Identifying nodes in a Graph


I have data on users for whom I’d like to create a bipartite network that connects them through their consumption decisions. Since the data is rather big I’m trying to find an efficient implementation to create the network (so any tips in that direction are appreciated). Basically, I (think I) need a simple weighted graph with edges weighted by the number of times a particular item was consumed. In the end I would like to extract e.g. the centrality and add it to the original DataFrame. So my main question is how to best preserve “identifyability” of each node in the network. One way would be to use a MetaGraph and add an ID to each node. Alternatively if the nodes are added iteratively I could keep track of ID => ith node.

I am just getting started with network analysis so please correct me on anything I am saying. Any help is appreciated. Thanks!


I should add an example of what I am doing so far:

using DataFrames, Dates, Plots, Random
using LightGraphs, SimpleWeightedGraphs, GraphRecipes

customers = [randstring(3) for _ in 1:15]
df = DataFrame(customer = vcat(customers, customers),
                item = rand(["apple", "bread", "banana"], 30),
               date = Date(2020, 01, 01) .+ Day.(rand(1:100, 30))

dfg = combine(nrow => :weight,  groupby(df, [:customer, :item]))
verts = sort([unique(df.customer)..., unique(df.item)...])
G = SimpleWeightedDiGraph(length(verts))
labels = Dict() # for plot
for row in eachrow(dfg)
        s = searchsortedfirst(verts, row.customer)
        d = searchsortedfirst(verts, row.item)
        w = row.weight
        add_edge!(G, SimpleWeightedEdge(s, d, w))
        labels[(s,d)] = w

centr = eigenvector_centrality(G)
dfn = DataFrame(vertex = verts, centrality = centr)
plot(verts, centr,
                seriestype = :scatter,
                legend = false,
                xrotation = 60,
                xticks = :all)
graphplot(G, names = verts, edgelabel = labels, arrow = true)

One way would be to use a MetaGraph and add an ID to each node.

Yes. That’s probably the easiest way to do it. It will handle your weights field as well. Try out the new MetaGraphsNext package (cc @bramtayl) for some extra fun and speed.

Alternatively if the nodes are added iteratively I could keep track of ID => ith node.

You could store the forward mapping (vertex number -> ID) in a vector, and the reverse mapping (ID -> vertex number) in a dictionary.

1 Like

Thank you for the reply! So far I have improved to the following which seems to be reasonably fast:

using DataFrames, Base.Threads, SimpleWeightedGraphs

function makebigraph(df, customer, item)
        dfg = combine(nrow => :weight,  groupby(df, [customer, item]))
        verts = [unique(df[!, customer])..., unique(df[!, item])...]
        vdict = Dict(verts .=> 1:length(verts))

(Dataset records)
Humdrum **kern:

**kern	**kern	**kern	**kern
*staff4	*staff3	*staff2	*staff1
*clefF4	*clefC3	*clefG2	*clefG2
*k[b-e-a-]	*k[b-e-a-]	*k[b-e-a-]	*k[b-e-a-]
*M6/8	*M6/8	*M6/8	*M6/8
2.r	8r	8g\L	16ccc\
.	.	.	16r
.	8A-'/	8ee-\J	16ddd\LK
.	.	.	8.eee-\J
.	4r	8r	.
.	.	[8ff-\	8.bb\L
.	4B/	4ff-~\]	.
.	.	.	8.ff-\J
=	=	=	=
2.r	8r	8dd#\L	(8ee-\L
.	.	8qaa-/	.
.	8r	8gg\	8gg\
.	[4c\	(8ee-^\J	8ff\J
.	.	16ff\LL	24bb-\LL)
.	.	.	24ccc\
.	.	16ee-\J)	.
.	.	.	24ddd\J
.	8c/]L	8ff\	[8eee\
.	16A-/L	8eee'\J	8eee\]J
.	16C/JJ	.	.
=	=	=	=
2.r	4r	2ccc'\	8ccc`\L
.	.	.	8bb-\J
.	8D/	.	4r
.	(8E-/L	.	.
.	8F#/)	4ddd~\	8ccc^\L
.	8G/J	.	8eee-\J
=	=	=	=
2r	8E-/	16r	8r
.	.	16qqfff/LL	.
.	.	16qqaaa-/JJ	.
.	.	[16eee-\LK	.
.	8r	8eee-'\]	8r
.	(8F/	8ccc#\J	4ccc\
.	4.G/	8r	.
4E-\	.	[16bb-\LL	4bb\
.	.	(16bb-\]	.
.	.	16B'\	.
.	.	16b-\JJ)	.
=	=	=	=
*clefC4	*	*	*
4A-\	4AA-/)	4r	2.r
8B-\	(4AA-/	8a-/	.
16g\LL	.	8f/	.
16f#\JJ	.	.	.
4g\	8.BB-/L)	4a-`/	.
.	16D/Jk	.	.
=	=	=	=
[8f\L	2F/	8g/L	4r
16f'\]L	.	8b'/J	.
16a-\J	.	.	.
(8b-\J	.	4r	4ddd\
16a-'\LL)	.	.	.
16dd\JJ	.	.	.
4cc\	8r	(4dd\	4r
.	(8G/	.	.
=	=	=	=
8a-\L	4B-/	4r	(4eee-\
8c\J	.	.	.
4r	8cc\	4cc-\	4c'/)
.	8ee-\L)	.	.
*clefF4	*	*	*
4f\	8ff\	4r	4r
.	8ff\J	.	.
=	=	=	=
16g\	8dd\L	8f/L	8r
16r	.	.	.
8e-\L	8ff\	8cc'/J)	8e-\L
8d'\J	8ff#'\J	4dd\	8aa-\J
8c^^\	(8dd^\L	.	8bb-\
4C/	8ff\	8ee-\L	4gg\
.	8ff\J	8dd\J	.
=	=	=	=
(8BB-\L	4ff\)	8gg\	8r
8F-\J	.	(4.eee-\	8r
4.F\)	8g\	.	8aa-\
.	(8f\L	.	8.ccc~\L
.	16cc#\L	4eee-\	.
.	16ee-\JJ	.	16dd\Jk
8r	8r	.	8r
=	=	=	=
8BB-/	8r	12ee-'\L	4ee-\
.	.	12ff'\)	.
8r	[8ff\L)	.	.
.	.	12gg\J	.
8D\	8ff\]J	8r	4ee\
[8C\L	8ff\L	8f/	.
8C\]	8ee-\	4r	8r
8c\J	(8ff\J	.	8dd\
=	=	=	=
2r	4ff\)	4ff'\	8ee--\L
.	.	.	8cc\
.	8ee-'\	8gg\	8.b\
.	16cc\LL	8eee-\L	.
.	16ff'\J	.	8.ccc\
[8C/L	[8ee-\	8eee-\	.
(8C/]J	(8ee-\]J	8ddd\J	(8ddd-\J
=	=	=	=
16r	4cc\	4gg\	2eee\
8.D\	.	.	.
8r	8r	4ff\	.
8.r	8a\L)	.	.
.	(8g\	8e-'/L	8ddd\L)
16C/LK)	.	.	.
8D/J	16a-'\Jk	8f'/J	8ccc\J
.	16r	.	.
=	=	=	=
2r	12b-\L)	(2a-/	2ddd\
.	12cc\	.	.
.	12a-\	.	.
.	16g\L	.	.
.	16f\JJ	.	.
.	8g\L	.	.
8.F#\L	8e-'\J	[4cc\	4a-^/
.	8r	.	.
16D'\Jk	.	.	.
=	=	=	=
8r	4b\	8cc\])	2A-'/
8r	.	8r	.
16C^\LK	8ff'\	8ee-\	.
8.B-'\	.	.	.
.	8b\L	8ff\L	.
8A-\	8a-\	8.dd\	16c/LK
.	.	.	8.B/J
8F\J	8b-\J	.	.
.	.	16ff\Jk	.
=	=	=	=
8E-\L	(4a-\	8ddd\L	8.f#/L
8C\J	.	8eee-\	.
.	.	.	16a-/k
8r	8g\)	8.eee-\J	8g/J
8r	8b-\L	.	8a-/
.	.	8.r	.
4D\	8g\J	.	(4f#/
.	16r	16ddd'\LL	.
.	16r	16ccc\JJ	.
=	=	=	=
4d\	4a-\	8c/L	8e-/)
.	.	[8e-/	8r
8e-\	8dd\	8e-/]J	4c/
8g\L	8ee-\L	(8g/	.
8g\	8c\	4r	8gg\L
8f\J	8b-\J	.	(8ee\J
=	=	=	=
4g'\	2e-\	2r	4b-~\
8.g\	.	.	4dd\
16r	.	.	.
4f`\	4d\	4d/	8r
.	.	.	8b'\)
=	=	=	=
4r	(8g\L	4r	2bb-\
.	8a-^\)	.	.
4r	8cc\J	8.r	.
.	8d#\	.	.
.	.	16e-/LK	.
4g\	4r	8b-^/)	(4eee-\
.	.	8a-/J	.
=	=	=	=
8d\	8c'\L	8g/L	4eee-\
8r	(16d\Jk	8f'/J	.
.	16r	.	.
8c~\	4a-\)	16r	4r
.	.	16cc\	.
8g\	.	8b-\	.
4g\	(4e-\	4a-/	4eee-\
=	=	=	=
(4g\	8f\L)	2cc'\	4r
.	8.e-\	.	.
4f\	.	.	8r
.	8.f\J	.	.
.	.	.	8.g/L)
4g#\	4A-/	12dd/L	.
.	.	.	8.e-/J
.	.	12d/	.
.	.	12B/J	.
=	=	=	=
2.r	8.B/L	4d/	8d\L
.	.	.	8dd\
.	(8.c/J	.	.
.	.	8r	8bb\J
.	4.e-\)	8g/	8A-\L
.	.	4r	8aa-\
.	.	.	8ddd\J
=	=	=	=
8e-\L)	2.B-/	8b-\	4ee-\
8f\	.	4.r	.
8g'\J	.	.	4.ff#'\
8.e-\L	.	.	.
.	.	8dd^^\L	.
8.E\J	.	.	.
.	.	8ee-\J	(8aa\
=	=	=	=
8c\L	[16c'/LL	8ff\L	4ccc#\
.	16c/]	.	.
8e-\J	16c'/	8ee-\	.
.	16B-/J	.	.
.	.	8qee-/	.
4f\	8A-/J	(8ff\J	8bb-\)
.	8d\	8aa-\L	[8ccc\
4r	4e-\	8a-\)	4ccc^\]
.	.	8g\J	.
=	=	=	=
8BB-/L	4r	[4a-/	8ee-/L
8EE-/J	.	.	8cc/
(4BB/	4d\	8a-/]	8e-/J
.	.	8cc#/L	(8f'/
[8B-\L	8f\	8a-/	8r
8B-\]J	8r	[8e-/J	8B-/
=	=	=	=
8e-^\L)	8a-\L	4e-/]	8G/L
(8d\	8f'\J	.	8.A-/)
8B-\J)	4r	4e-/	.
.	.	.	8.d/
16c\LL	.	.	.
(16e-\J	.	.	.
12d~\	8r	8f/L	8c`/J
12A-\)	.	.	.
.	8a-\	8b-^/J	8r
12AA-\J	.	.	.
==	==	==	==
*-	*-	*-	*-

(Requirements)
1. Transcribe the stretch of the thread on identifying nodes in a graph from "labels = Dict()" through "centr = eigenvector_centrality(G)".
2. Pick up the thread on identifying nodes in a graph at the point where it stops, and continue it.

(Answers for this exercise)
1.
labels = Dict() # for plot
for row in eachrow(dfg)
        s = searchsortedfirst(verts, row.customer)
        d = searchsortedfirst(verts, row.item)
        w = row.weight
        add_edge!(G, SimpleWeightedEdge(s, d, w))
        labels[(s,d)] = w

centr = eigenvector_centrality(G)

2.
        src = Vector{Int}(undef, nrow(dfg))
        dst = Vector{Int}(undef, nrow(dfg))
        @threads for iter in 1:nrow(dfg)
                src[iter] = vdict[dfg[iter, customer]]
                dst[iter] = vdict[dfg[iter, item]]
        G = SimpleWeightedDiGraph(src, dst, dfg[!,:weight])
        return G, verts

Can MetaGraphs also be created from three vectors (source, destination, weight)? This seems to be much faster partly due to possible multithreading. This is what I came up with for MetaGraphsNext which works but does not seem very elegant (and takes ~5x as long):

using DataFrames
using LightGraphs, MetaGraphsNext

function makemetagraph(df, customer, item)
        dfg = combine(nrow => :weight,  groupby(df, [customer, item]))
        verts = [unique(df.customer)..., unique(df.item)...]
        G = MetaGraph(DiGraph(), EdgeMeta = Int64, defaultweight = 0, weightfunction = identity)
        for v in verts
                G[Symbol(v)] = nothing
        for r in eachrow(dfg)
                G[Symbol(r[customer]), Symbol(r[item])] = r[:weight]
        return G

mm = makemetagraph(df, :customer, :item)
gg, verts = makebigraph(df, :customer, :item)
centrG = closeness_centrality(gg)
centrM = closeness_centrality(mm)
centrM == centrG #true

Any tips on improving this?

@danielw2904 what about something like this?

function makemetagraph(df, customer, item)
        G = MetaGraph(
                EdgeMeta = Int64,
                defaultweight = 0,
                weightfunction = identity,
        for group in groupby(df, [customer, item])
                customer_id = Symbol(group[1, customer])
                item_name = Symbol(group[1, item])
                G[customer_id] = nothing
                G[item_name] = nothing
                G[customer_id, item_name] = size(group, 1)
        return G

That is much nicer. Thank you!